The idea if I recall it correctly is to use the generated function to encode/decode empty message instead of using special empty_nested. Empty message by itself is represented as empty byte array on the wire. In case of service - empty message as method argument/result is sent as "Content-length: 0" on the wire in case of Twirp. When empty message is nested in another message, you need to wrap that empty byte buffer as proper message field (and this is what empty_nested is doing), but when you send solely that empty message, that additional wrapping is not recognized as valid protobuf by other implementations. Patch presented above interoperates with Golang Twirp client/server just fine for both empty message arguments and return values.

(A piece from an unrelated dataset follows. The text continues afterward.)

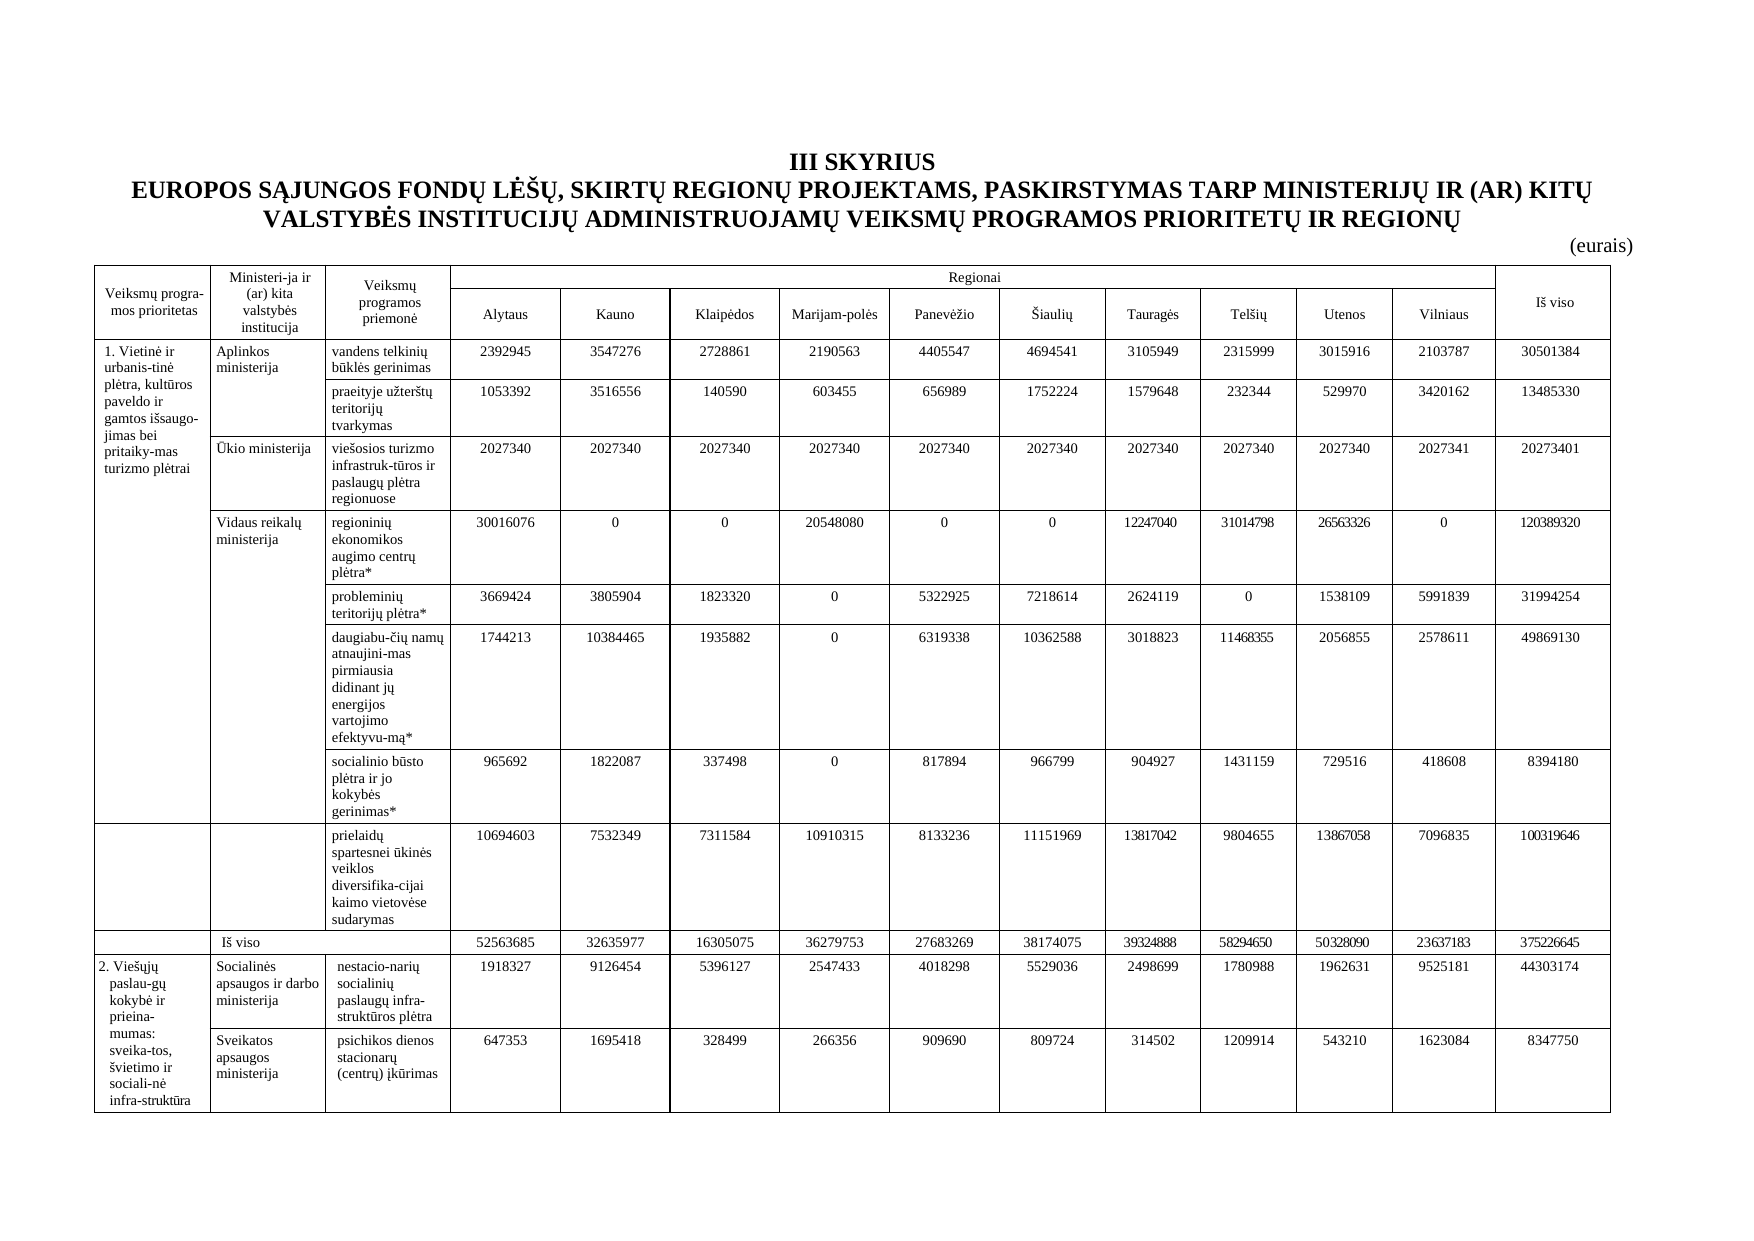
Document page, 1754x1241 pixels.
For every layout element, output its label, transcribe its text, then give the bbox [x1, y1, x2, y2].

Lupus commented 3 months ago

Actually that patch was already upstreamed by me some time ago to both master and br-4.0 branches.

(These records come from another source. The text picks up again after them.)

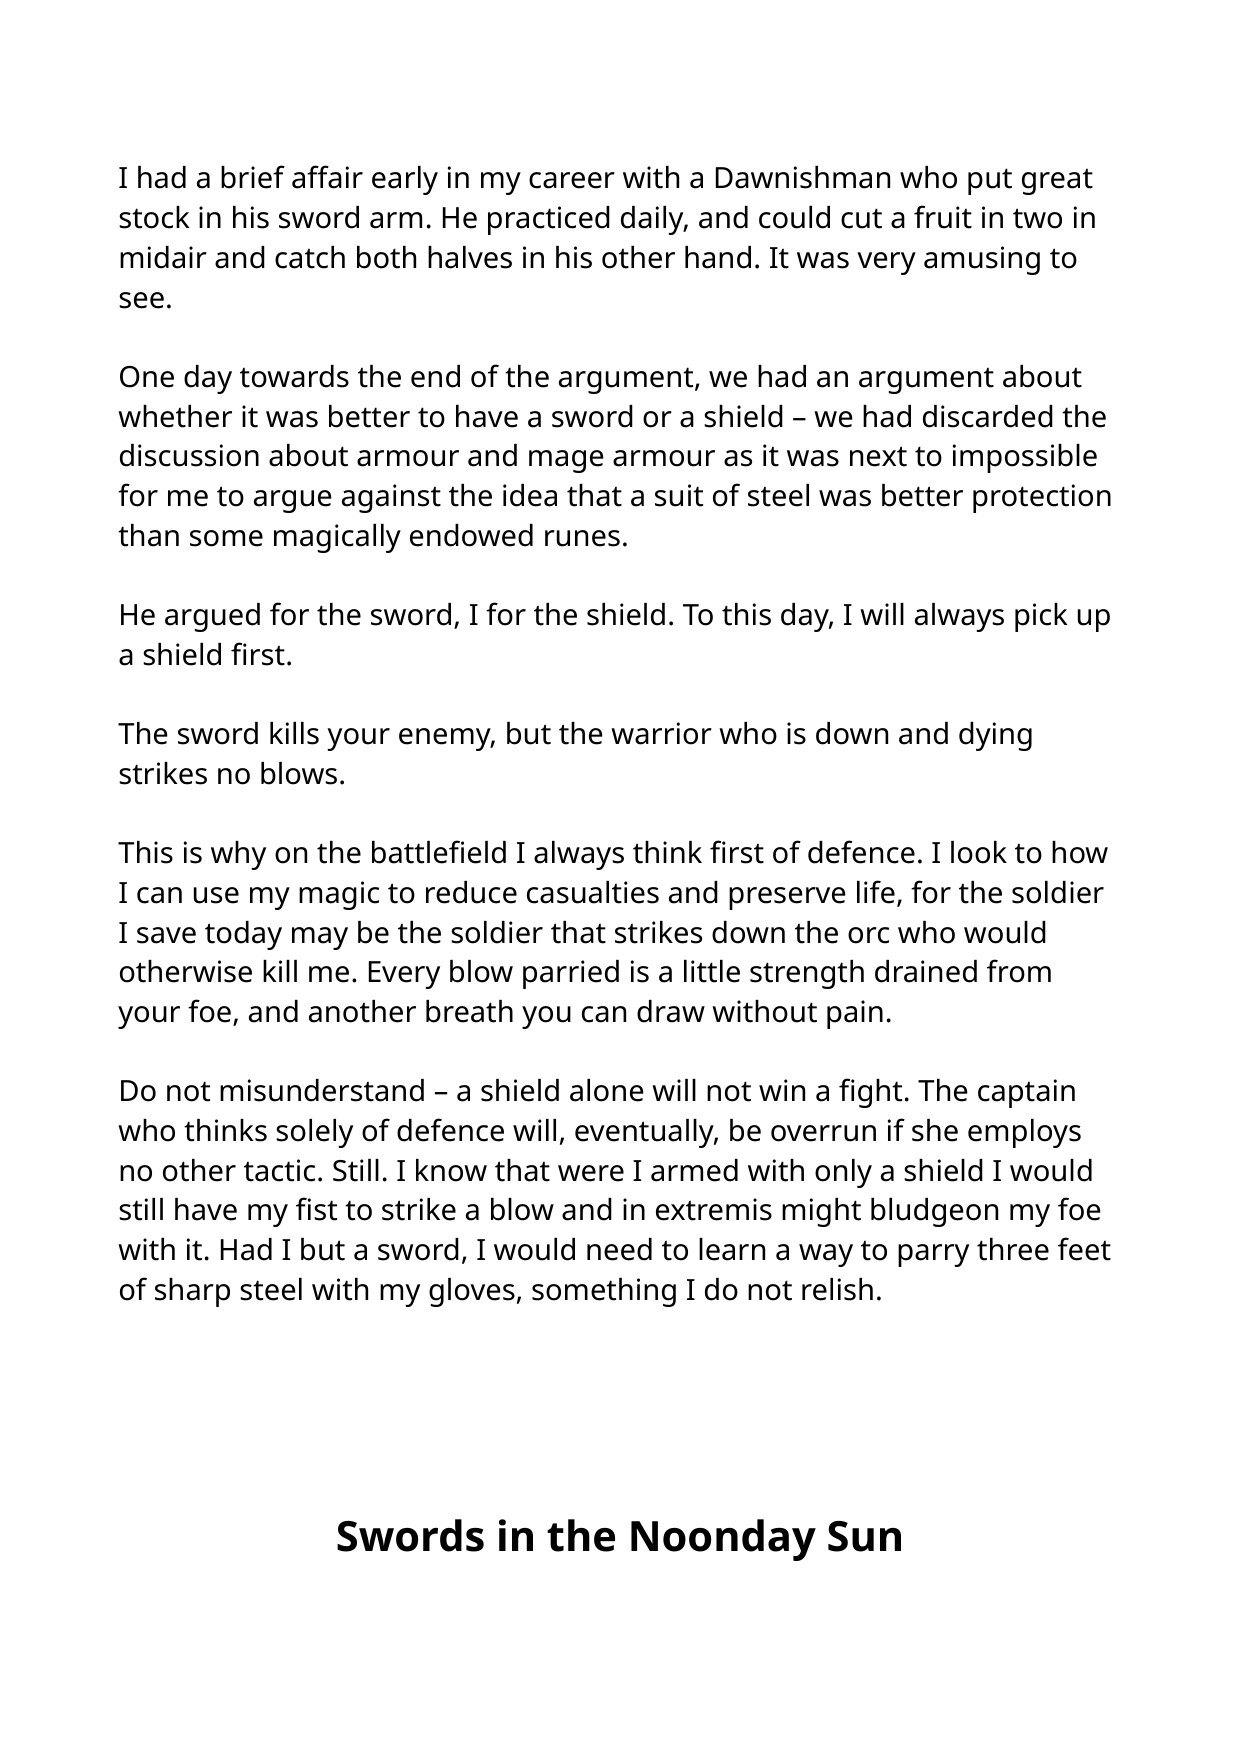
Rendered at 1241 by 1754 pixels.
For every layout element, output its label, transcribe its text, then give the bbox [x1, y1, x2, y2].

text Swords in the Noonday Sun [118, 1507, 1122, 1564]
text The sword kills your enemy, but the warrior who is down and dying strikes no blows. [118, 713, 1122, 793]
text He argued for the sword, I for the shield. To this day, I will always pick up a shield first. [118, 594, 1122, 674]
text Do not misunderstand – a shield alone will not win a fight. The captain who thinks solely of defence will, eventually, be overrun if she employs no other tactic. Still. I know that were I armed with only a shield I would still have my fist to strike a blow and in extremis might bludgeon my foe with it. Had I but a sword, I would need to learn a way to parry three feet of sharp steel with my gloves, something I do not relish. [118, 1071, 1122, 1309]
text I had a brief affair early in my career with a Dawnishman who put great stock in his sword arm. He practiced daily, and could cut a fruit in two in midair and catch both halves in his other hand. It was very amusing to see. [118, 158, 1122, 317]
text One day towards the end of the argument, we had an argument about whether it was better to have a sword or a shield – we had discarded the discussion about armour and mage armour as it was next to impossible for me to argue against the idea that a suit of steel was better protection than some magically endowed runes. [118, 356, 1122, 555]
text This is why on the battlefield I always think first of defence. I look to how I can use my magic to reduce casualties and preserve life, for the soldier I save today may be the soldier that strikes down the orc who would otherwise kill me. Every blow parried is a little strength drained from your foe, and another breath you can draw without pain. [118, 832, 1122, 1031]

I've checked master branch (e2cf9037), and for exactly the same input file:

syntax = "proto3";

message Empty {}

service Test {
  rpc Ping (Empty) returns (Empty);
}

I get the following output:

[@@@ocaml.warning "-27-30-39-44"]

type empty = unit

let rec default_empty = ()

[@@@ocaml.warning "-27-30-39"]

(** {2 Formatters} *)

let rec pp_empty fmt (v:empty) = 
  let pp_i fmt () =
    Pbrt.Pp.pp_unit fmt ()
  in
  Pbrt.Pp.pp_brk pp_i fmt ()

[@@@ocaml.warning "-27-30-39"]

(** {2 Protobuf Encoding} *)

let rec encode_pb_empty (v:empty) encoder = 
()

[@@@ocaml.warning "-27-30-39"]

(** {2 Protobuf Decoding} *)

let rec decode_pb_empty d =
  match Pbrt.Decoder.key d with
  | None -> ();
  | Some (_, pk) -> 
    Pbrt.Decoder.unexpected_payload "Unexpected fields in empty message(empty)" pk

[@@@ocaml.warning "-27-30-39"]

(** {2 Protobuf YoJson Encoding} *)

let rec encode_json_empty (v:empty) = 
Pbrt_yojson.make_unit v

[@@@ocaml.warning "-27-30-39"]

(** {2 JSON Decoding} *)

let rec decode_json_empty d =
Pbrt_yojson.unit d "empty" "empty record"

module Test = struct
  open Pbrt_services.Value_mode
  module Client = struct
    open Pbrt_services

    let ping : (empty, unary, empty, unary) Client.rpc =
      (Client.mk_rpc 
        ~package:[]
        ~service_name:"Test" ~rpc_name:"Ping"
        ~req_mode:Client.Unary
        ~res_mode:Client.Unary
        ~encode_json_req:encode_json_empty
        ~encode_pb_req:encode_pb_empty
        ~decode_json_res:decode_json_empty
        ~decode_pb_res:decode_pb_empty
        () : (empty, unary, empty, unary) Client.rpc)
  end

  module Server = struct
    open Pbrt_services

    let ping : (empty,unary,empty,unary) Server.rpc = 
      (Server.mk_rpc ~name:"Ping"
        ~req_mode:Server.Unary
        ~res_mode:Server.Unary
        ~encode_json_res:encode_json_empty
        ~encode_pb_res:encode_pb_empty
        ~decode_json_req:decode_json_empty
        ~decode_pb_req:decode_pb_empty
        () : _ Server.rpc)

    let make
      ~ping:__handler__ping
      () : _ Server.t =
      { Server.
        service_name="Test";
        package=[];
        handlers=[
           (__handler__ping ping);
        ];
      }
  end

end

It looks like correct encoder/decoder is used for services.